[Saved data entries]
»»

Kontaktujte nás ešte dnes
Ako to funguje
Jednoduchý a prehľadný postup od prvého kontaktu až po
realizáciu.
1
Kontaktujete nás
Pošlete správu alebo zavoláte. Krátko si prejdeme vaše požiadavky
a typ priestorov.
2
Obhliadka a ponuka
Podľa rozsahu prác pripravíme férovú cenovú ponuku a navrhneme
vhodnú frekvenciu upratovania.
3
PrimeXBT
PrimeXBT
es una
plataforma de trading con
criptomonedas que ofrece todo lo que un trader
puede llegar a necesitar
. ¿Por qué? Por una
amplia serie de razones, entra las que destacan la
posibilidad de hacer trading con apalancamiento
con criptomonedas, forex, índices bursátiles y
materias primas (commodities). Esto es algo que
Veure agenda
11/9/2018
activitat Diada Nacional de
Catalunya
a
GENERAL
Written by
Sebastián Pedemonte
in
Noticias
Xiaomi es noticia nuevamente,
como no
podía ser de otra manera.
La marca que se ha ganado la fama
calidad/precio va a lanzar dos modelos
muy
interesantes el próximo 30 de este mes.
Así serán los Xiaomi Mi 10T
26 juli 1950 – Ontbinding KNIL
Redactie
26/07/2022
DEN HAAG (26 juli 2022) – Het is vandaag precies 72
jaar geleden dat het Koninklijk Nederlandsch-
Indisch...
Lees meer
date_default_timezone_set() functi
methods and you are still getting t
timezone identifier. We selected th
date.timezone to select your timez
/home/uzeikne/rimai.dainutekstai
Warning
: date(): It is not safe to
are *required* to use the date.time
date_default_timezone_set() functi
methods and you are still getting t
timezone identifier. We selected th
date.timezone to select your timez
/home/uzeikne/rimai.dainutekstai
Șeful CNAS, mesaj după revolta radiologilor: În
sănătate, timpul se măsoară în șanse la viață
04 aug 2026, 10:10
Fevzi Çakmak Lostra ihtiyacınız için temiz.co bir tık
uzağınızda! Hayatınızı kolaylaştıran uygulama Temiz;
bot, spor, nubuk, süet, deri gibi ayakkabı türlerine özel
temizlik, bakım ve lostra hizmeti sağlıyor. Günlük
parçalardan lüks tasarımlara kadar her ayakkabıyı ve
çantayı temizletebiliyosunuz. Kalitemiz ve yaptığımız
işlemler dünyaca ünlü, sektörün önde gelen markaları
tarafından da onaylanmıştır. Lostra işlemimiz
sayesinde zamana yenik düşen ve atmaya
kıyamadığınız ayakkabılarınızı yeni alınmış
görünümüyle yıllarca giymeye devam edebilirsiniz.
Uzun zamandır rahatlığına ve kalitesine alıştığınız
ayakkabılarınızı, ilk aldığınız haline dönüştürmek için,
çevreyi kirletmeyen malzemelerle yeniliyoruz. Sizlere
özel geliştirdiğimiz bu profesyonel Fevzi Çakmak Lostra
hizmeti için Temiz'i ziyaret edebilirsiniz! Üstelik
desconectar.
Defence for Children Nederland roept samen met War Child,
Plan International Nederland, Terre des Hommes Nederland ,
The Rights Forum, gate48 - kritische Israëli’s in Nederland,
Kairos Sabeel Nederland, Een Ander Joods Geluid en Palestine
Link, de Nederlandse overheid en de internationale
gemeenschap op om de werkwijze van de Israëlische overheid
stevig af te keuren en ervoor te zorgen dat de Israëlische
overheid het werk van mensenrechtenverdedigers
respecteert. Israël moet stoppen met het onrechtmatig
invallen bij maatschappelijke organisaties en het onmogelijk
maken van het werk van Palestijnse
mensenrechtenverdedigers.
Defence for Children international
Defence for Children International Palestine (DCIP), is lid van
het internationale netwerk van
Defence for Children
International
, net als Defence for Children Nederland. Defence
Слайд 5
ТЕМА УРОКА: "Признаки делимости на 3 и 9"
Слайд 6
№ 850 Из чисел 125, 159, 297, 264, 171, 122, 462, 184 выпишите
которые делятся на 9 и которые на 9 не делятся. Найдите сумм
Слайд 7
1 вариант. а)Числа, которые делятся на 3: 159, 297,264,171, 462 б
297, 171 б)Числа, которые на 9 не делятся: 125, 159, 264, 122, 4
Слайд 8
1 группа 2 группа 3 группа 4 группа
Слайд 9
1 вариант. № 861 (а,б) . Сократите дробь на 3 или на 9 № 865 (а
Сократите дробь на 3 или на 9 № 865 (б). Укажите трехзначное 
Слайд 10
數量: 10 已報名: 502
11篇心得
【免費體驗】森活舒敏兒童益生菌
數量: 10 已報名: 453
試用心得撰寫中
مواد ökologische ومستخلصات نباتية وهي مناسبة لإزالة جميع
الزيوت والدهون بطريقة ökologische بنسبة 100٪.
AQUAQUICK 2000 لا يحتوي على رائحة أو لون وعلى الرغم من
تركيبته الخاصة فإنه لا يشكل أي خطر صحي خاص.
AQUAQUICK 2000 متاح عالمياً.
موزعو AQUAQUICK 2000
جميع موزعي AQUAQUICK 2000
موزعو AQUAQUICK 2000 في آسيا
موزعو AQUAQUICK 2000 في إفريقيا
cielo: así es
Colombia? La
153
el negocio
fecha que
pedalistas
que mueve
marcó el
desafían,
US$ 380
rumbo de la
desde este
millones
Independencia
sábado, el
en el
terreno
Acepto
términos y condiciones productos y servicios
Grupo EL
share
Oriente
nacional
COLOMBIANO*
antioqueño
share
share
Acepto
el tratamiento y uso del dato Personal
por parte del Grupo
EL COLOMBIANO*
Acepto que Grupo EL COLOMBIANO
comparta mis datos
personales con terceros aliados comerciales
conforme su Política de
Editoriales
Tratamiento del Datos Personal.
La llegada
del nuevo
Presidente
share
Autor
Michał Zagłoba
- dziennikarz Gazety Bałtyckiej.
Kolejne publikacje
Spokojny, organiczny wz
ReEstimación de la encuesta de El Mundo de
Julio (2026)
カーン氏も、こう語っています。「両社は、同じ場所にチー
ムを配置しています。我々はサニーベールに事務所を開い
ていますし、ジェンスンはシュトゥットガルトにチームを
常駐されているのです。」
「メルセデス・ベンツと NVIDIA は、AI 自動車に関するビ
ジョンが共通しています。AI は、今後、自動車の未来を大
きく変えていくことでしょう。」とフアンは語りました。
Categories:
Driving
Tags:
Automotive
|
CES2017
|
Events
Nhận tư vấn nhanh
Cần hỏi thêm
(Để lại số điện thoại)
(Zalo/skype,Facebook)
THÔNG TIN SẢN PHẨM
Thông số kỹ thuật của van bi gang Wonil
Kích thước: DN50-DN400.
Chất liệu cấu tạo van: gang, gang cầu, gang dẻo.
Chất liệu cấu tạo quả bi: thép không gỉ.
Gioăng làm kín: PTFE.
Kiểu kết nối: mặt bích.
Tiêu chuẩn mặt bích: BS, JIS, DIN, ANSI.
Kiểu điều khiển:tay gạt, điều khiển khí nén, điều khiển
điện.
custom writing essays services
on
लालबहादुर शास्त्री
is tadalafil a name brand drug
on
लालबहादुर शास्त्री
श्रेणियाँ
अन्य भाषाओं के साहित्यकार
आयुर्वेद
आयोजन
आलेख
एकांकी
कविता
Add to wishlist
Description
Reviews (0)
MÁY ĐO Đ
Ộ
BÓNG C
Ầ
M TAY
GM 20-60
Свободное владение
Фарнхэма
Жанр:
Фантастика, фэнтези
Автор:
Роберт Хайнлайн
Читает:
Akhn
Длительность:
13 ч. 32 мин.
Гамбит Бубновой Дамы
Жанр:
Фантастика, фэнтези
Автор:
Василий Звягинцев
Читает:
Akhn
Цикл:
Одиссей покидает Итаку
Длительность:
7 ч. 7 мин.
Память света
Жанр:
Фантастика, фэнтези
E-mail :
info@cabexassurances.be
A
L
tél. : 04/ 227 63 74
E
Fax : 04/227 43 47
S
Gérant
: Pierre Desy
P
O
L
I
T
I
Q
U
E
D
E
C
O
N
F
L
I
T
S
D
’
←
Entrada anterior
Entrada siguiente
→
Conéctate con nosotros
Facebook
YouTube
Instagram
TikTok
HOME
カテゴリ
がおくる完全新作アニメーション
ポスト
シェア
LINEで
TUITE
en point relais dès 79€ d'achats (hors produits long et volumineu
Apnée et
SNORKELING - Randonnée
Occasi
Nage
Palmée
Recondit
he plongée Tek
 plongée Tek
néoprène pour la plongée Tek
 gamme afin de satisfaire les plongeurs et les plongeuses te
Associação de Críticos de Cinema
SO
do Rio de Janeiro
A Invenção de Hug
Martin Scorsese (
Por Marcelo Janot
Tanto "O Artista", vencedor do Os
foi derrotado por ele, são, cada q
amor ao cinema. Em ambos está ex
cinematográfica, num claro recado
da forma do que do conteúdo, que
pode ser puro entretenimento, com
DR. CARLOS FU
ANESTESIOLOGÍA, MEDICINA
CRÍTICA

««

REQUIREMENT -
Please rewrite the material from its first line through the line containing "amplia serie de", changing "trading" to "inversión" and leaving everything else as it is.

THE ANSWER -
Kontaktujte nás ešte dnes
Ako to funguje
Jednoduchý a prehľadný postup od prvého kontaktu až po
realizáciu.
1
Kontaktujete nás
Pošlete správu alebo zavoláte. Krátko si prejdeme vaše požiadavky
a typ priestorov.
2
Obhliadka a ponuka
Podľa rozsahu prác pripravíme férovú cenovú ponuku a navrhneme
vhodnú frekvenciu upratovania.
3
PrimeXBT
PrimeXBT
es una
plataforma de inversión con
criptomonedas que ofrece todo lo que un trader
puede llegar a necesitar
. ¿Por qué? Por una
amplia serie de razones, entra las que destacan la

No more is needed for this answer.